Farmers urged to protect vital assets as national bankruptcy rates rise 

Farmers risk losing millions as bankruptcies rise nationally
A lawyer is urging farmers to register important assets with the government, to avoid losing them when business arrangements turn sour.
Recent figures from the Australian Financial Security Authority reveal a 7 per cent rise in personal bankruptcy nationally, with major regional centres like Townsville, with a population of 230,000, posting 154 cases last quarter, nearly a 40 per cent rise on the same quarter last year.
Farmers and agribusinesses most commonly run into serious financial problems as a result of carrying high debt loads over a long period of time, according to Bailiwick Legal director Phil Brunner.

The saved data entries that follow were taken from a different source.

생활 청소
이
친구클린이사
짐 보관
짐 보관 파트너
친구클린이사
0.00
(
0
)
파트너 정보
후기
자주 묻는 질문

PHOTO Farmers can secure their crops by registering them with the government’s

The Perth-based lawyer believes not enough farmers are making use of the government-run Personal Properties Security Register (PPSR), something that could save them hundreds of thousands of dollars if one of their business deals turns sour.
Pointing to examples in the livestock industry, where stock is agisted, and in the horticulture sector, where a farmers’ produce may change hands and ownership title frequently, Mr Brunner believes the register is an important tool for protecting vital assets.
“The PPSA is underpinned by legislation and it creates a hierarchy of security interests among creditors.
“If there was a bankruptcy, any of the registered security interests would take priority over unsecured creditors.”
If a farmer has agisted stock, then the benefit of registering comes if that landowner becomes involved, then that farmer is higher in the queue of people who get paid out.
But while urging farmers to make use of the PPSR, Mr Brunner admits it’s not a user-friendly website.
“There’s many reasons for the low adoption from farmers, a lot of them are still unaware, a lot think that it is too hard, a lot are conscious of the cost involved in drafting up contracts and registering the security interest.

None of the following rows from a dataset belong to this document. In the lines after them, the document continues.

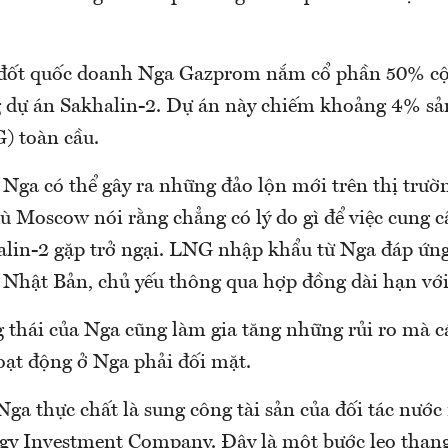
 đốt quốc doanh Nga Gazprom nắm cổ phần 50% c
g dự án Sakhalin-2. Dự án này chiếm khoảng 4% sả
) toàn cầu.
 Nga có thể gây ra những đảo lộn mới trên thị trư
dù Moscow nói rằng chẳng có lý do gì để việc cung c
lin-2 gặp trở ngại. LNG nhập khẩu từ Nga đáp ứn
Nhật Bản, chủ yếu thông qua hợp đồng dài hạn với
 thái của Nga cũng làm gia tăng những rủi ro mà c
ạt động ở Nga phải đối mặt.
Nga thực chất là sung công tài sản của đối tác nước
gy Investment Company. Đây là một bước leo than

“The cost of actual registration through the website is not necessarily high, but it is made difficult by the website’s design.”

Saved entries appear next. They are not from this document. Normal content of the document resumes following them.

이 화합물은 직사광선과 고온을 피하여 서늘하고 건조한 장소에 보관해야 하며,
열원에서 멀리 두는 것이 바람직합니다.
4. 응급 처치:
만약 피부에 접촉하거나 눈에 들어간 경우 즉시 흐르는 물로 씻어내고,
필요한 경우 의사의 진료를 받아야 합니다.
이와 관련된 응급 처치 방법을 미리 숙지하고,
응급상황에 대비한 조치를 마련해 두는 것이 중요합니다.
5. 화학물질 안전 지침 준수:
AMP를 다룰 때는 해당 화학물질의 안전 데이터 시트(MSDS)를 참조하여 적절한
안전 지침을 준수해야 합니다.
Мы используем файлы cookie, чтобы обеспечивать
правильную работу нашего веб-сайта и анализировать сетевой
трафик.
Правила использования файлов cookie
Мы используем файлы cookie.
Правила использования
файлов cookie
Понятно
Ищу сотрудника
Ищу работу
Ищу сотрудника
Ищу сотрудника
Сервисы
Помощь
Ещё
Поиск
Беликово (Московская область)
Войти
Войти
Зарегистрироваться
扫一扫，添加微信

That could be a problem, because a number of recent cases have highlighted the need for the asset to be registered in complete compliance and conformity with the PPSR’s rules.
“There have been a number of cases where errors in the registration have led to the court concluding that the registration is invalid,” Mr Brunner said.
“When you register you seek to give your self a priority amongst secured creditors, if your registration is invalid, you fall back into the unsecured creditors’ pool.”